Following the success of the previous entries in the series, it seemed in no doubt that the adventures of the honorable Sifu would carry on for one more round with Donnie Yen at the forefront of the series. Four years since the previous installment was released, the fists and feet fly along with the heroistic image that has been at the forefront of the series in this new film releasing in select theaters on Christmas Day, December 25 from WellGo USA.
Stricken with debilitating news about his cancer, the legendary Ip Man (Donnie Yen) decides the time is right to take to America as a last-ditch effort to find a school for his headstrong son. While there, his former student Bruce Lee (Chan Kwok-chan) has upset many of the local governing entities with his decision to allow outsiders to learn Chinese martial arts. As his teachings have bled over into the local Marine Corps base, Staff Sgt. Hartmnan (Vannes Wu) decides to use the opportunity to bring the teachings into the regiment training, upsetting not only the same community but his superior officer Barton Geddes (Scott Adkins) who views it as beneath his skillset and not worth bothering. As the attempts to push the techniques lead to further political unrest between the two cultures, Ip Man is forced to step in to uphold the virtue of Chinese immigrants in the face of the oppression they’re dealing with at the time.
For the most part, “Ip Man 4” very much feels like the end of an era. From the very beginning, the cancer is discussed as being terminal and irreversible, meaning that there’s a deadline for the entire story to play out. With the attitude from his son also being a major factor as he’s approaching adolescent age and starting to be more defiant and rebellious, the idea of getting him into a school to ensure his education carries on successfully, and manages to provide a fine incentive to the search for a school to raise him. These storyline elements are mixed with the jingoistic nature that takes place between the two cultures that eventually turns into a direct stand against the varying disciples. Making the fight between Chinese martial arts tactics and the military’s training practices to incorporate the two together as a final stand for their way to be accepted in America is very much in keeping with the spirit and tone of the series and adds to the sense of finality that accompanies the film.
On top of all that, the storyline from writers Leung Lai-yin and Chan Tai-lee is quite fun and well-detailed. The idea of bringing everything together in a historical context to the real-life events that were happening in the world at the time this takes place is an impressive feat. Talking about the controversial nature of Bruce Lee’s decision to teach long-secretive native martial arts techniques to foreigners adds a rather immersive retrospective to the real events that were happening in the world at that time. There’s a fine added touch with these mixed with the bias against their way of life that gets brought up throughout the film. This is from the dismissal of their culture simply by being foreigners and favoring the US-based fighting techniques that are seen as superior. Geddes’ comments about the fighting styles between the two being so outgoingly racist do setup his downfall rather easily, which carries far less emotional baggage due to that but it doesn’t detract from the sense of pride that comes along as a result.

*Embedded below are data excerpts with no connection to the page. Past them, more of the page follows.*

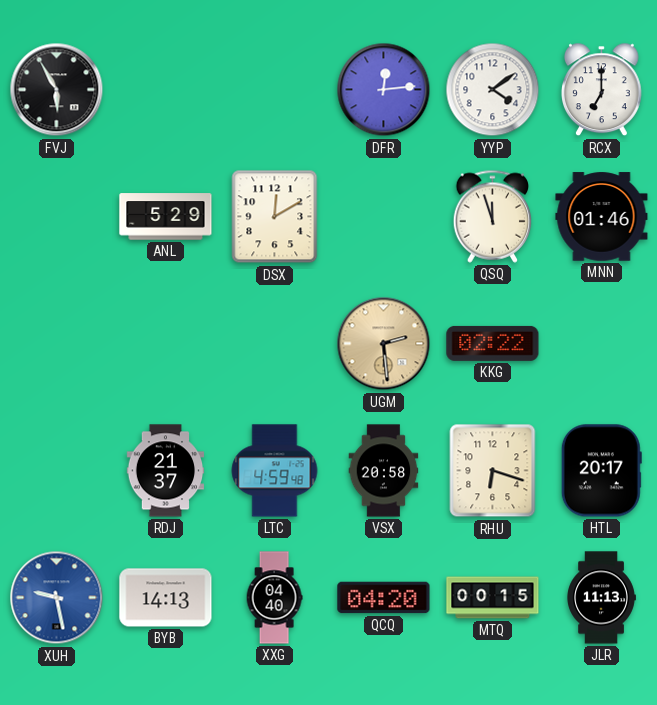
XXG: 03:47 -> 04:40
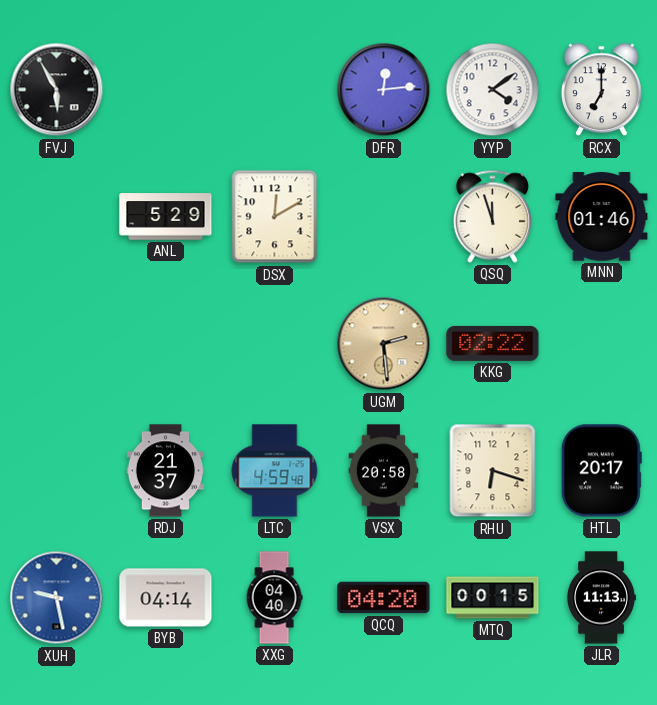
BYB: 14:13 -> 04:14
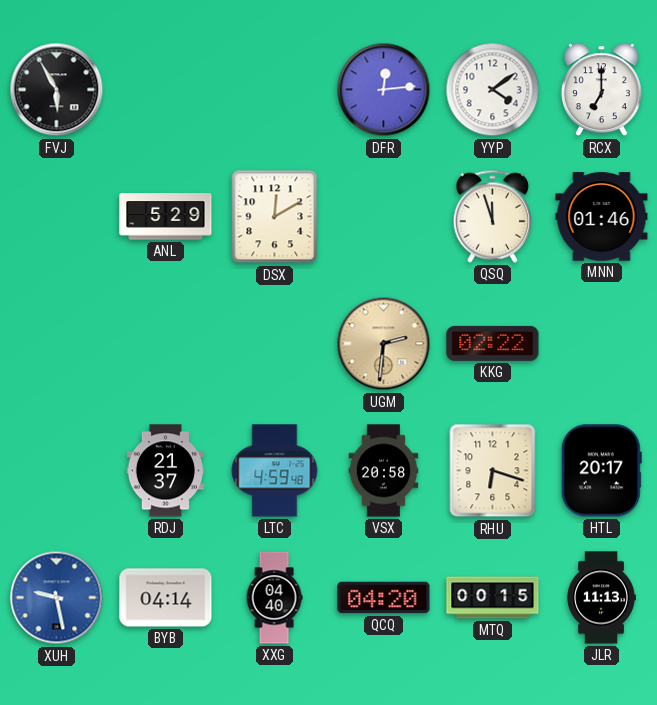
UGM: 2:29 -> 2:31
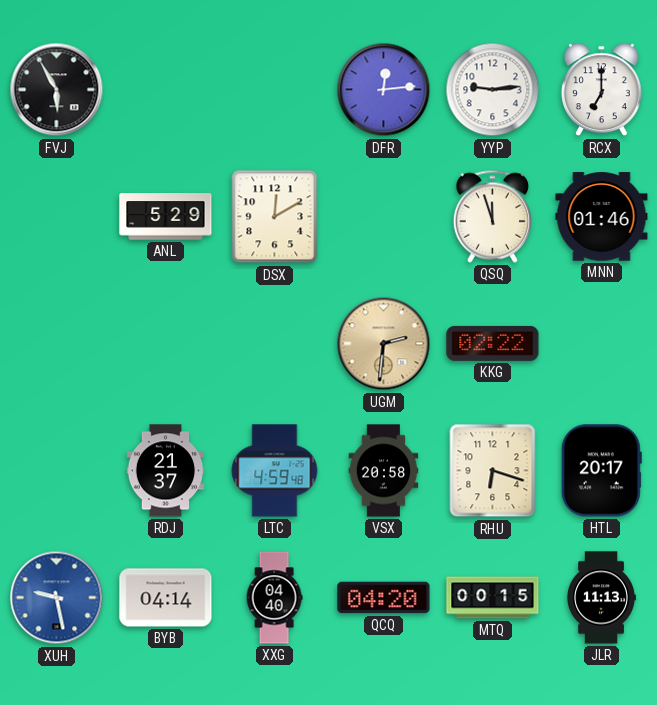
YYP: 4:09 -> 9:14
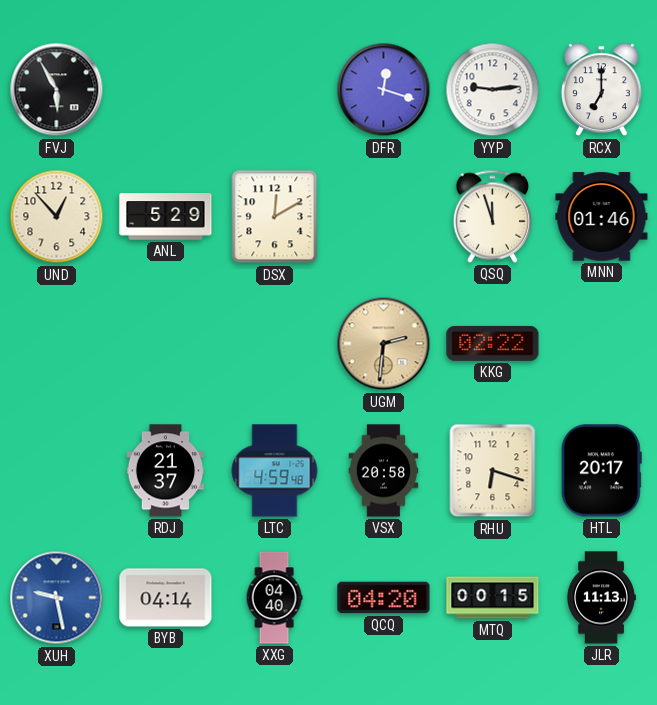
DFR: 12:14 -> 12:18
UND: none -> 12:53
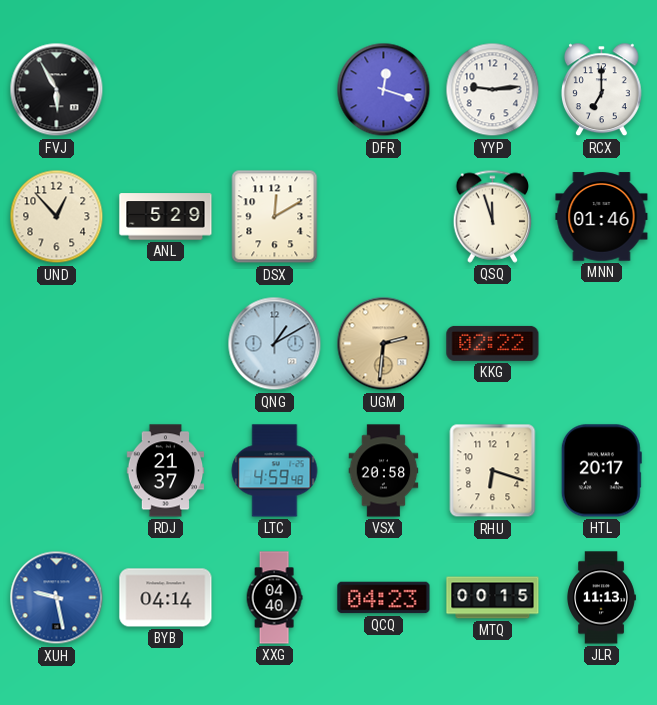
QNG: none -> 1:10
QCQ: 04:20 -> 04:23
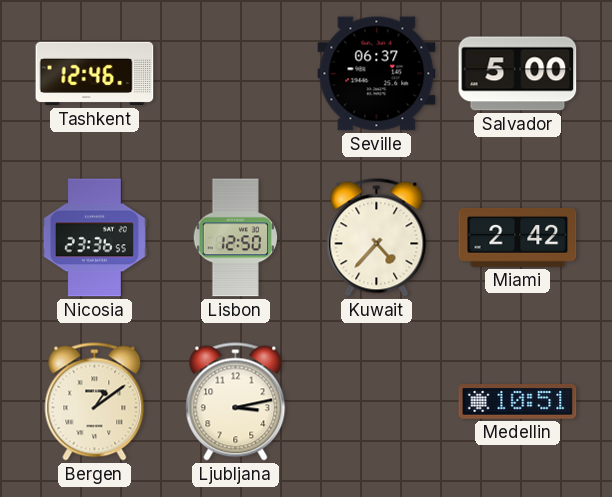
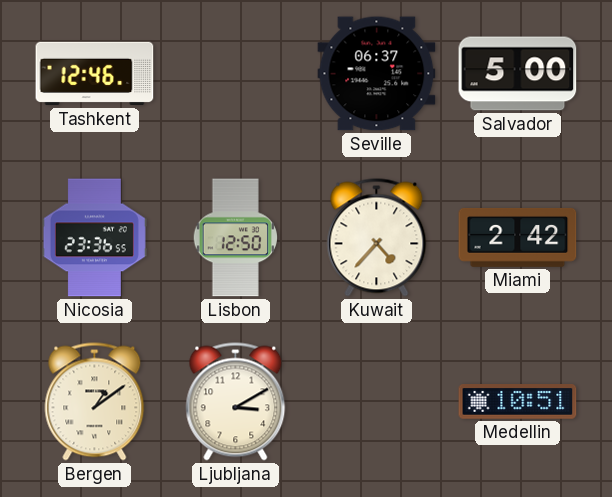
Ljubljana: 3:13 -> 3:10
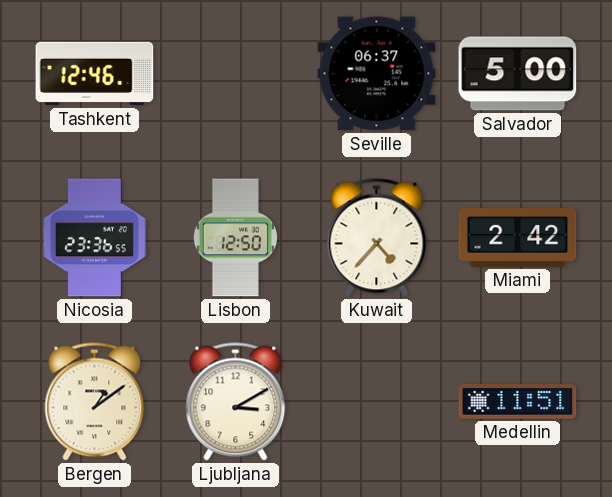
Medellin: 10:51 -> 11:51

That the martial arts on display follow suit gives “Ip Man 4” plenty of enjoyable, hard-hitting action. Choreographer Yuen Woo-ping tends to utilize far more realistic action setpieces than previously, relying on combat practices in real-world situations that aren’t about the fanciful moveset but more practical defense and overcoming of the opponent. The fights here are blisteringly fast and exceptionally hard-hitting as a result, from Bruce’s demonstration with the oppressive fighters in the alleyway to the hand-to-hand techniques that Ip Man and the fellow master go through in the study that’s eventually interrupted by the Earthquake. The finale meets the usual standard for the series with a series of frenzied, thrilling encounters that are highly enjoyable, full of impressive moves and plenty of uplifting action that matches the emotional heft of the other storylines. Overall, there’s quite a lot to like with the film.
A fine and fitting end to the franchise, “Ip Man 4” carries an emotional depth that matches the blistering action that’s been at the center of the series from the beginning, making this a solid sendoff in many ways. The film is certainly worthwhile for any fans of martial arts efforts or those who’ve enjoyed the series thus far, while only those viewers turned off by the subject matter won’t find much here.